Robert Maher of the Governor’s Y2K Preparedness Committee suggests three ways Maine could be hurt. One source of trouble may come from petroleum-producing nations, which are not expected to be ready for the new year. That could hamper oil production, drying up supplies of gasoline and heating oil. The petroleum supply sitting in the pipeline will last three months, but according to Mr. Maher, the industry is not stockpiling.

A second way Maine could be affected is through medicine. Many of the pharmaceuticals our hospitals use every day are also made in these unprepared countries. Mr. Maher has spoken to Maine hospitals about storing an adequate supply, and some are cooperating. Nevertheless, patients should consider buying extra amounts of their necessary medications, if they are able to do so.

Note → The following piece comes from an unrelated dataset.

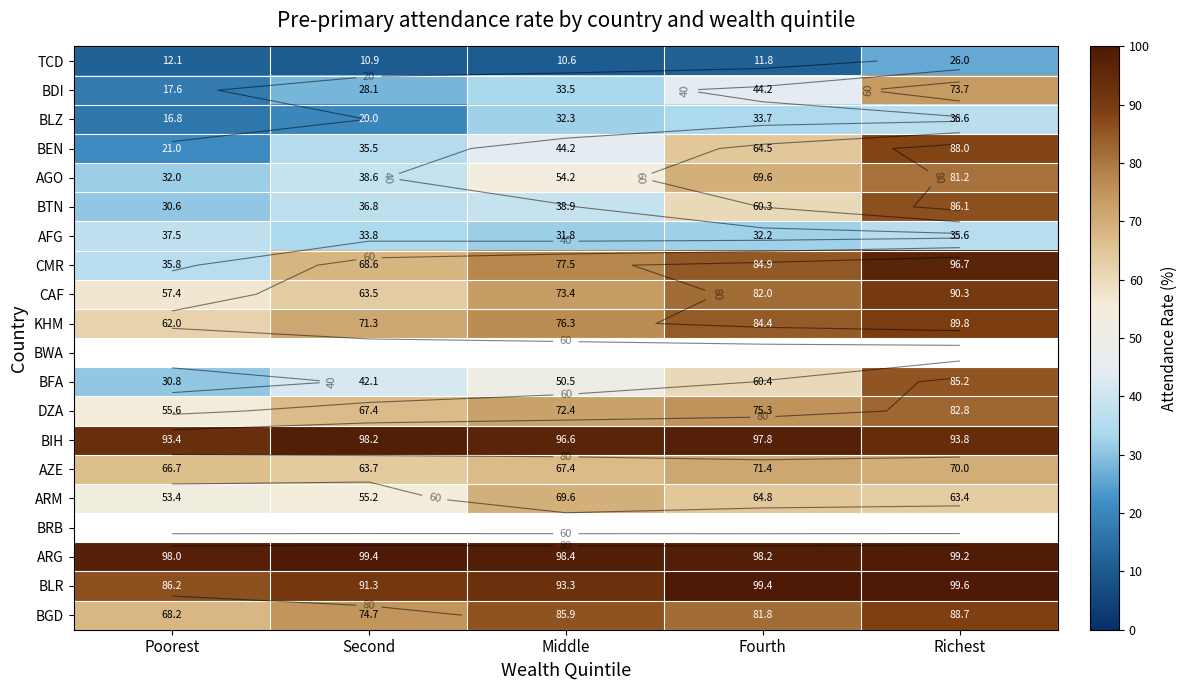

Which label corresponds to the largest value in the chart?

Richest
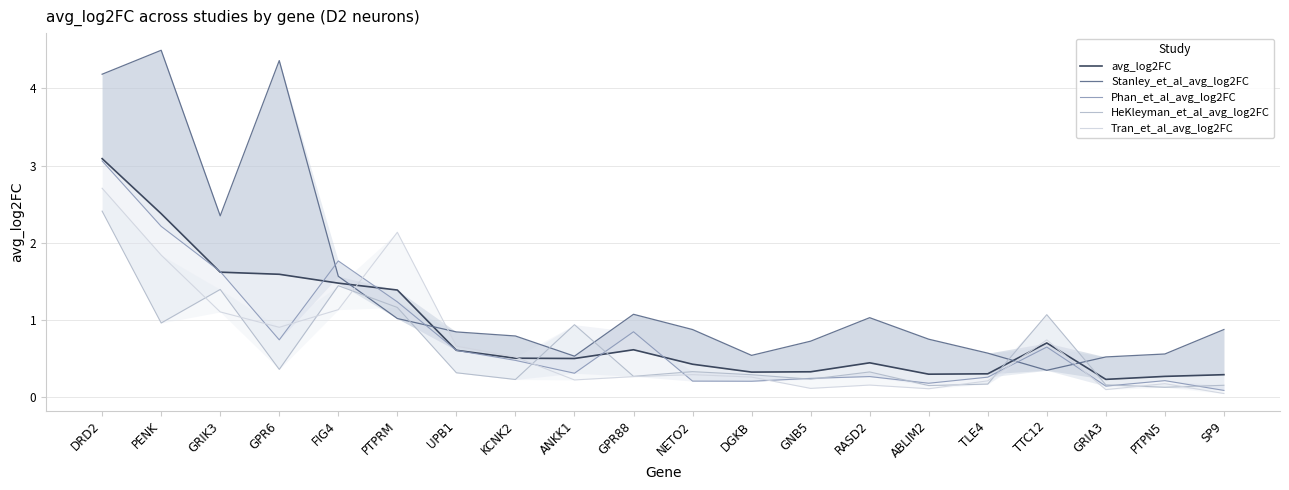

True or false: Tran_et_al_avg_log2FC has a value of 0.3 at NETO2.

True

Third, telecommunications, particularly in central Europe, are expected to create problems — businesses that rely on those markets might be well-served by preparing for the worst. Air-traffic control systems throughout the world rely on computers and software that need to be Y2K compliant, so flying out of this country on the dawn of the new century seems a particularly adventuresome way to spend this holiday. Virgin Airlines, owned by that circumnavigating gadfly Richard Branson, will not be flying on the last day of this year and the first day of the next. Some adventures are just a little too dangerous, even for a celebration with the promise of this one.

With the answers to these problems largely out of Maine’s hands, perhaps the best course is to try to stay healthy, stay home on New Year’s and stoke the woodstove.